WHAT TO PRODUCE:
Which rows below contain the string "Compose"? Pull out every one of them in full.

***

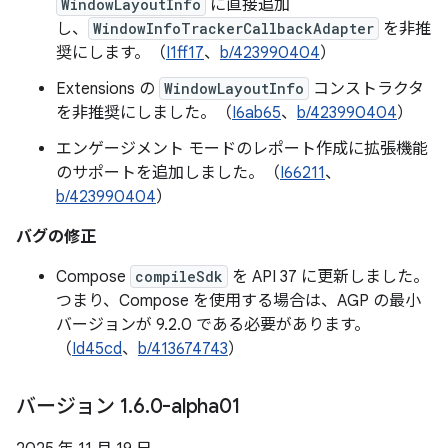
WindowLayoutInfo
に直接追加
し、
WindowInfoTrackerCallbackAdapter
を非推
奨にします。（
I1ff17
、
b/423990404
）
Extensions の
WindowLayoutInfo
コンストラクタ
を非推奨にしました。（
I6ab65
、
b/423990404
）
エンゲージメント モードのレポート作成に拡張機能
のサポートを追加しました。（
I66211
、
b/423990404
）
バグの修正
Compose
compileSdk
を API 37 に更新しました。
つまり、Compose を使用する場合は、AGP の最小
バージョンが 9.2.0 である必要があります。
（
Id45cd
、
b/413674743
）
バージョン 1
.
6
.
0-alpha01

***

FINAL ANSWER:
Compose
つまり、Compose を使用する場合は、AGP の最小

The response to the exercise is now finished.